Zwróć bez żadnych zmian wszystkie wiersze tekstu ze wszystkich pozycji poniżej, ale pomiń obrazy.

Zapisane wpisy danych:

──────────────────────────────

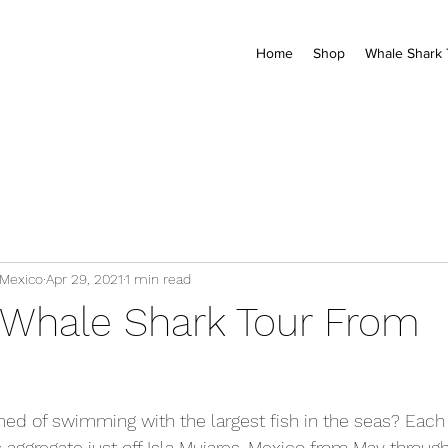
Home
Shop
Whale Shark 
 Mexico
Apr 29, 2021
1 min read
Whale Shark Tour From
ed of swimming with the largest fish in the seas? Each
 aggregate just off Isla Mujares, Mexico from May throug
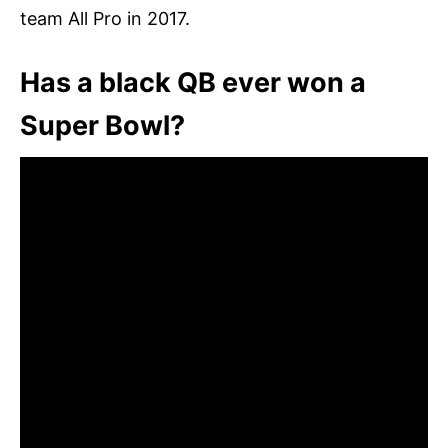
team All Pro in 2017.
Has a black QB ever won a
Super Bowl?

──────────────────────────────

• Odpowiedź do zadania:
Home
Shop
Whale Shark 
 Mexico
Apr 29, 2021
1 min read
Whale Shark Tour From
ed of swimming with the largest fish in the seas? Each
 aggregate just off Isla Mujares, Mexico from May throug
team All Pro in 2017.
Has a black QB ever won a
Super Bowl?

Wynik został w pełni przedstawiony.